But ... this is the regime that we're actually fighting to preserve:
KABUL, Afghanistan — When the Afghan government announced Thursday that it would pardon a woman who had been imprisoned for adultery after she reported that she had been raped, the decision seemed a clear victory for the many women here whose lives have been ground down by the Afghan justice system.
But when the announcement also made it clear that there was an expectation that the woman, Gulnaz, would agree to marry the man who raped her, the moment instead revealed the ways in which even efforts guided by the best intentions to redress violence against women here run up against the limits of change in a society where cultural practices are so powerful that few can resist them, not even the president.
The solution holds grave risks for Gulnaz, who uses one name, since the man could be so humiliated that he might kill his accuser, despite the risk of prosecution, or abuse her again.

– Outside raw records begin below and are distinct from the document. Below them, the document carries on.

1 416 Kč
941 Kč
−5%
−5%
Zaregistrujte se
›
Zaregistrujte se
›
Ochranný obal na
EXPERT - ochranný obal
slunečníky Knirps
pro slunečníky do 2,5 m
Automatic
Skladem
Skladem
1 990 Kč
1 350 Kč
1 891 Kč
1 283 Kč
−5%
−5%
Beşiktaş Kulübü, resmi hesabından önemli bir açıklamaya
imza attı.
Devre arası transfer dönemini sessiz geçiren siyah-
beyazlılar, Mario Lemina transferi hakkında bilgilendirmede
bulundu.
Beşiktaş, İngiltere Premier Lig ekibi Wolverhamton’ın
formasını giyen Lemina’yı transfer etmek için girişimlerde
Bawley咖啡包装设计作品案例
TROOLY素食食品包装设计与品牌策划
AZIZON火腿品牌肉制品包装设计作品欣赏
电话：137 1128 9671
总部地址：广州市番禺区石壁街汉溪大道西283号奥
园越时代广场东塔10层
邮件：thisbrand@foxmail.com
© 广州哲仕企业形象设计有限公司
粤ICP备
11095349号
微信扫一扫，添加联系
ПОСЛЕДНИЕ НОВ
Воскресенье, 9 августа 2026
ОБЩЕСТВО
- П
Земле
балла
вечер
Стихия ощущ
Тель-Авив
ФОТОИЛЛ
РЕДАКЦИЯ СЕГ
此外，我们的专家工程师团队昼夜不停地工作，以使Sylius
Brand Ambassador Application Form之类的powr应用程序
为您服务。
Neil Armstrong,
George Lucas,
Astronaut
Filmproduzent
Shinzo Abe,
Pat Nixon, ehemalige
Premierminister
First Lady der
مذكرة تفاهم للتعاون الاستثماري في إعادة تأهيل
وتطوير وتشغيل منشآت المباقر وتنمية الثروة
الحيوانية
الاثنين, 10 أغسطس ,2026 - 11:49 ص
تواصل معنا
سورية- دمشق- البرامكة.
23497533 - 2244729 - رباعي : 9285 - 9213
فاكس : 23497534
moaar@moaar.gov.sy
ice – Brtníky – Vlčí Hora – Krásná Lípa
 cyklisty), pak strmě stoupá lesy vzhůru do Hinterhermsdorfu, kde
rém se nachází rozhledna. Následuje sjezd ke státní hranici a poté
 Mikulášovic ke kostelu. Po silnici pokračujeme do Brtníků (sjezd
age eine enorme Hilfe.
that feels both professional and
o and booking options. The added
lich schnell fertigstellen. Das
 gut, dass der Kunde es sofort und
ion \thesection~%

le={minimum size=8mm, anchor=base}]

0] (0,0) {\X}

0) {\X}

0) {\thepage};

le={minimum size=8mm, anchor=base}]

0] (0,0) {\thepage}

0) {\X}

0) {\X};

The decision from the government of President Hamid Karzai is all the more poignant coming as Western forces prepare to leave Afghanistan, underscoring the unfinished business of advancing women’s rights here, and raising questions of what will happen in the future to other women like Gulnaz.Read further into the story, and you'll discover that European Union officials have silenced a documentary about the plight of Gulnaz and women like her—supposedly for their protection, but also for cravenly political purposes. It's all very depressing. And it leaves me with a question I don't actually know how to answer: How do we actually help these women? Fighting an un-ending war doesn't seem to be the answer, but an alternative solution seems really necessary.